Cade goes back to working on whatever song he was trying to write, quietly strumming a chord, and then stopping and whispering to himself as he writes lyrics down in his notebook. Without him pestering me, I start making a decent amount of progress on my journal page, going back and forth between adding photos and making little doodles with my gel pens. But just when I thought Cade couldn’t be more distracting, he starts slowly strumming the familiar chords of my favorite song, Sweet Creature.
I’ve always loved the warm sound of the chords; there’s this feeling the arrangement of the song gives me like no other. And when Cade starts singing along, he has the same raw edge to his vocals as the original, it sends a shiver down my spine and I feel the hairs rise on my arms in reaction. This is dangerous .

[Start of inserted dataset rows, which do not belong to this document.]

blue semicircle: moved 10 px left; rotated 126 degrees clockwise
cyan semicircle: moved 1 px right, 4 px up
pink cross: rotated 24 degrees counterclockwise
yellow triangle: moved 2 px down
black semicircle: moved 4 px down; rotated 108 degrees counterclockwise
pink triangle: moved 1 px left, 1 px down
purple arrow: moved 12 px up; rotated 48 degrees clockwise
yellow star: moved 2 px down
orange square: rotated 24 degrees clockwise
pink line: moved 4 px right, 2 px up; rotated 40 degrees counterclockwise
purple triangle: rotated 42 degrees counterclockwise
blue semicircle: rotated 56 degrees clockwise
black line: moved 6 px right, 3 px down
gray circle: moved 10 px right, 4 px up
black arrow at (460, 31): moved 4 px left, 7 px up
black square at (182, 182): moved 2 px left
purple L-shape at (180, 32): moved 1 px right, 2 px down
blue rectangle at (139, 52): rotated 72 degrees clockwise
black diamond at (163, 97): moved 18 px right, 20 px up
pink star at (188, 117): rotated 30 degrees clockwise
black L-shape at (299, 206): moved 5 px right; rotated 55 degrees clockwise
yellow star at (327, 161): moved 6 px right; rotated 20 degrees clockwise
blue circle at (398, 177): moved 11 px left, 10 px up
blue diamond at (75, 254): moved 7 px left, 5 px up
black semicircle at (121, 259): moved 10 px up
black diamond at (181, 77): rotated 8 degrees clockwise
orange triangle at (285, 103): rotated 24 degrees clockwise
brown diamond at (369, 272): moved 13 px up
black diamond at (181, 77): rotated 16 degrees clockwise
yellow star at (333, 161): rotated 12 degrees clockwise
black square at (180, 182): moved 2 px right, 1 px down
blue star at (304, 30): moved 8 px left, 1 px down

Hearing him play the song has my mind wandering back to the question I never asked him after the Valentine’s Day show. Was he playing it for me that night? If it wasn’t for me then, it feels like it’s for me now. Feeling empowered, I decide it can’t hurt to ask. I don’t want to interrupt him in the middle of the song, but I also can’t sit here and watch him play through to the end with the question on my mind.
“Cade?”
“Yes, Valentine?” He practically sings the words that make my heart flutter, still softly strumming along to the song even though he stopped singing.
“You played this at the festival on Valentine’s Day, right?”
He nods.
“Remember Sean?” What am I doing bringing up another guy? That’s a terrible way to lead into this.
He stops playing his guitar and laughs. “Of course I remember Seen,” he pauses for a moment, his face growing concerned, then adds, “but he’s old news, right?”
“Yes! Oh my gosh, yes! I, uh, was just thinking about how I didn’t hear the beginning of the song because he was yelling in my ear, but I did barely catch you saying that you were playing it for someone. You were with Brooke then, so I thought that was really sweet if you were playing it for her?” Again, Halle, what are you doing? That is NOT what you were supposed to say.
He hesitates to say anything, which makes me worried that I could’ve upset him by bringing up both Sean and Brooke.
“Um, yeah, no, I didn’t play it for any particular reason, just thought it was a good acoustic for Valentine’s Day.” He forces a smile that I can tell isn’t genuine.
“Cool,” I respond, not knowing what else to say.
We both sit in silence for a few moments, until he cuts the tension by playing the song he was trying to write again. Hopefully I can get through finishing these journal pages without regretting everything I said. Cade gives up on the song after about twenty more minutes of trying to write, and turns on a movie instead. I move myself onto the couch, not wanting to stay in my spot on the floor where my back was to the TV. I stay a few cushions away from him, and keep working on my journal.
At some point after I finished my journal pages and locked in on watching the movie, I fell asleep. I wake up to the credits rolling—why is the music for movie credits always so shockingly loud? Cade’s already standing, gathering his things and getting the TV turned off. I quickly gather all my journal supplies into my arms to haul back to my room with me. Neither of us say anything, but we both start shuffling down the hall to our rooms for the night—conveniently, ours are right next to each other. They’re the only rooms on the main floor.
I pass the door to Cade’s room and am about to turn into mine when he stops me in my tracks.
“Hal?” he asks softly.
I turn around to face him, and can’t help but notice that he looks nervous.
“I lied.”
I frown. “About what?” Am I missing something? What could he be talking about?
“The song on Valentine’s Day. I did say I was playing it for someone. It was all for you, it’s always for you.” He stops there, even though he looks like there’s more on his mind he wants to say.
I don’t fight the heat rushing to my cheeks. Part of me hopes he noticed it too. I reach in my room’s doorway and flick on the light before meeting his eyes again. “Goodnight, Cade.” I give him a soft smile and then slip into my room and shut the door behind me.